Lihat juga
Indeks saham kembali ditutup melemah akibat gelombang penjualan lain kemarin. S&P 500 turun 0,94%, Nasdaq 100 merosot 1,02%, dan Dow Jones Industrial Average melemah 0,83%.
Penurunan tajam sebesar 8% di pasar saham Thailand hari ini, yang memicu penghentian sementara perdagangan, menyoroti bagaimana eskalasi di Timur Tengah telah merusak sentimen investor. Pergerakan ini tidak sepenuhnya mengejutkan mengingat kerentanan Thailand terhadap guncangan eksternal, khususnya yang terkait dengan harga energi. Ketergantungan besar negara tersebut pada impor minyak membuatnya sangat sensitif terhadap lonjakan harga yang dipicu konflik geopolitik regional.
Penjualan besar-besaran di Thailand hanyalah puncak gunung es. Pasar Asia secara umum tersapu dalam aksi jual besar. Menghadapi ketidakpastian yang meningkat terkait durasi dan dampak konflik AS–Iran, para investor menarik dana dari aset berisiko dan mencari perlindungan pada instrumen yang lebih dapat diprediksi. Berita mengkhawatirkan dari Timur Tengah telah menghapus sebagian optimisme yang didorong AI yang sebelumnya menopang pasar Asia, dan memaksa peninjauan ulang strategi investasi ke arah risiko yang lebih rendah.
Perkembangan yang terjadi menunjukkan bagaimana dampak dari konflik Timur Tengah telah mengglobal. Perekonomian yang tampak jauh dari pusat konflik mulai tertekan melalui gangguan rantai pasokan, guncangan harga, dan penurunan umum selera risiko. Peristiwa seperti ini secara gamblang menunjukkan keterkaitan dunia modern dan betapa cepat krisis geopolitik lokal dapat berubah menjadi masalah ekonomi global.
Kenaikan harga energi, konsekuensi langsung dari meningkatnya ketegangan di Timur Tengah, segera memicu kekhawatiran yang beralasan akan kembalinya inflasi secara global. Dorongan inflasi tersebut pada gilirannya dapat memberikan tekanan tambahan pada pasar saham di Eropa dan Amerika Serikat. Ketika dihadapkan pada prospek depresiasi aset dan turunnya daya beli, para investor cenderung mengurangi eksposur risiko, yang kemudian mendorong aksi jual lanjutan.

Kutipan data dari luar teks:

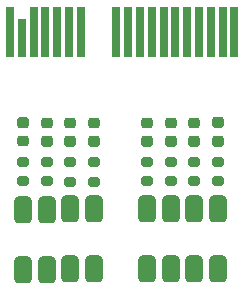
<source format=gbr>
%TF.GenerationSoftware,KiCad,Pcbnew,6.99.0-unknown-e9f8454a67~154~ubuntu22.04.1*%
%TF.CreationDate,2022-11-04T13:42:14+03:00*%
%TF.ProjectId,siglent-la,7369676c-656e-4742-9d6c-612e6b696361,rev?*%
%TF.SameCoordinates,Original*%
%TF.FileFunction,Soldermask,Top*%
%TF.FilePolarity,Negative*%
%FSLAX46Y46*%
G04 Gerber Fmt 4.6, Leading zero omitted, Abs format (unit mm)*
G04 Created by KiCad (PCBNEW 6.99.0-unknown-e9f8454a67~154~ubuntu22.04.1) date 2022-11-04 13:42:14*
%MOMM*%
%LPD*%
G01*
G04 APERTURE LIST*
G04 Aperture macros list*
%AMRoundRect*
0 Rectangle with rounded corners*
0 $1 Rounding radius*
0 $2 $3 $4 $5 $6 $7 $8 $9 X,Y pos of 4 corners*
0 Add a 4 corners polygon primitive as box body*
4,1,4,$2,$3,$4,$5,$6,$7,$8,$9,$2,$3,0*
0 Add four circle primitives for the rounded corners*
1,1,$1+$1,$2,$3*
1,1,$1+$1,$4,$5*
1,1,$1+$1,$6,$7*
1,1,$1+$1,$8,$9*
0 Add four rect primitives between the rounded corners*
20,1,$1+$1,$2,$3,$4,$5,0*
20,1,$1+$1,$4,$5,$6,$7,0*
20,1,$1+$1,$6,$7,$8,$9,0*
20,1,$1+$1,$8,$9,$2,$3,0*%
G04 Aperture macros list end*
%ADD10RoundRect,0.381000X-0.381000X0.762000X-0.381000X-0.762000X0.381000X-0.762000X0.381000X0.762000X0*%
%ADD11RoundRect,0.200000X0.275000X-0.200000X0.275000X0.200000X-0.275000X0.200000X-0.275000X-0.200000X0*%
%ADD12R,0.700000X4.300000*%
%ADD13R,0.700000X3.200000*%
%ADD14RoundRect,0.225000X0.250000X-0.225000X0.250000X0.225000X-0.250000X0.225000X-0.250000X-0.225000X0*%
G04 APERTURE END LIST*
D10*
%TO.C,U16*%
X119000000Y-82000000D03*
X119000000Y-87080000D03*
%TD*%
%TO.C,U15*%
X117000000Y-82000000D03*
X117000000Y-87080000D03*
%TD*%
%TO.C,U14*%
X115000000Y-82000000D03*
X115000000Y-87080000D03*
%TD*%
%TO.C,U13*%
X113000000Y-82000000D03*
X113000000Y-87080000D03*
%TD*%
%TO.C,U12*%
X108500000Y-87080000D03*
X108500000Y-82000000D03*
%TD*%
%TO.C,U11*%
X106500000Y-87080000D03*
X106500000Y-82000000D03*
%TD*%
%TO.C,U10*%
X104500000Y-87120000D03*
X104500000Y-82040000D03*
%TD*%
%TO.C,U9*%
X102500000Y-87120000D03*
X102500000Y-82040000D03*
%TD*%
D11*
%TO.C,R32*%
X119000000Y-74675000D03*
X119000000Y-76325000D03*
%TD*%
%TO.C,R31*%
X119000000Y-79650000D03*
X119000000Y-78000000D03*
%TD*%
%TO.C,R30*%
X117000000Y-76325000D03*
X117000000Y-74675000D03*
%TD*%
%TO.C,R29*%
X117000000Y-79650000D03*
X117000000Y-78000000D03*
%TD*%
%TO.C,R28*%
X115000000Y-76325000D03*
X115000000Y-74675000D03*
%TD*%
%TO.C,R27*%
X115000000Y-79650000D03*
X115000000Y-78000000D03*
%TD*%
%TO.C,R26*%
X113000000Y-74675000D03*
X113000000Y-76325000D03*
%TD*%
%TO.C,R25*%
X113000000Y-79650000D03*
X113000000Y-78000000D03*
%TD*%
%TO.C,R24*%
X108500000Y-74675000D03*
X108500000Y-76325000D03*
%TD*%
%TO.C,R23*%
X108500000Y-78040000D03*
X108500000Y-79690000D03*
%TD*%
%TO.C,R22*%
X106500000Y-74675000D03*
X106500000Y-76325000D03*
%TD*%
%TO.C,R21*%
X106500000Y-78040000D03*
X106500000Y-79690000D03*
%TD*%
%TO.C,R20*%
X104500000Y-74675000D03*
X104500000Y-76325000D03*
%TD*%
%TO.C,R19*%
X104500000Y-78000000D03*
X104500000Y-79650000D03*
%TD*%
%TO.C,R18*%
X102500000Y-74625000D03*
X102500000Y-76275000D03*
%TD*%
%TO.C,R17*%
X102500000Y-78000000D03*
X102500000Y-79650000D03*
%TD*%
D12*
%TO.C,J1*%
X101399999Y-66999999D03*
D13*
X102399999Y-67549999D03*
D12*
X103399999Y-66999999D03*
X104399999Y-66999999D03*
X105399999Y-66999999D03*
X106399999Y-66999999D03*
X107399999Y-66999999D03*
X110399999Y-66999999D03*
X111399999Y-66999999D03*
X112399999Y-66999999D03*
X113399999Y-66999999D03*
X114399999Y-66999999D03*
X115399999Y-66999999D03*
X116399999Y-66999999D03*
X117399999Y-66999999D03*
X118399999Y-66999999D03*
X119399999Y-66999999D03*
X120399999Y-66999999D03*
%TD*%
D14*
%TO.C,C16*%
X119000000Y-74650000D03*
X119000000Y-76200000D03*
%TD*%
%TO.C,C15*%
X117000000Y-76275000D03*
X117000000Y-74725000D03*
%TD*%
%TO.C,C14*%
X115000000Y-74675000D03*
X115000000Y-76225000D03*
%TD*%
%TO.C,C13*%
X113000000Y-74725000D03*
X113000000Y-76275000D03*
%TD*%
%TO.C,C12*%
X108500000Y-74725000D03*
X108500000Y-76275000D03*
%TD*%
%TO.C,C11*%
X106500000Y-74725000D03*
X106500000Y-76275000D03*
%TD*%
%TO.C,C10*%
X104500000Y-74725000D03*
X104500000Y-76275000D03*
%TD*%
%TO.C,C9*%
X102500000Y-74725000D03*
X102500000Y-76275000D03*
%TD*%
M02*

</source>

Situasi ini diperburuk oleh sikap hawkish Federal Reserve. Regulator tersebut, meskipun berpotensi menimbulkan dampak negatif bagi pasar saham, tidak menunjukkan tanda-tanda akan melonggarkan kebijakan secara berarti. Pernyataan para pejabat The Fed semakin menekankan perlunya mempertahankan suku bunga pada level tinggi untuk memerangi inflasi yang ada. Komitmen terhadap kebijakan ketat ini menambah tekanan langsung pada pembeli saham, sehingga investasi yang lebih konservatif seperti obligasi menjadi relatif lebih menarik. Dinamika ini menciptakan latar yang kurang mendukung bagi rally saham dengan membatasi dorongan "uang murah" yang biasanya menjadi bahan bakar kenaikan pasar.
Dalam analisis teknikal S&P 500, tugas jangka pendek bagi pembeli adalah menembus level resistance terdekat di $6.784 untuk mendapatkan kembali momentum kenaikan dan membuka jalan menuju $6.801. Penguasaan level $6.819 akan semakin menguatkan skenario bullish. Di sisi bawah, pembeli perlu mempertahankan area di sekitar $6.769. Breakout ke bawah level tersebut berpotensi dengan cepat mendorong instrumen ini kembali ke $6.756 dan dapat membuka jalan menuju $6.743.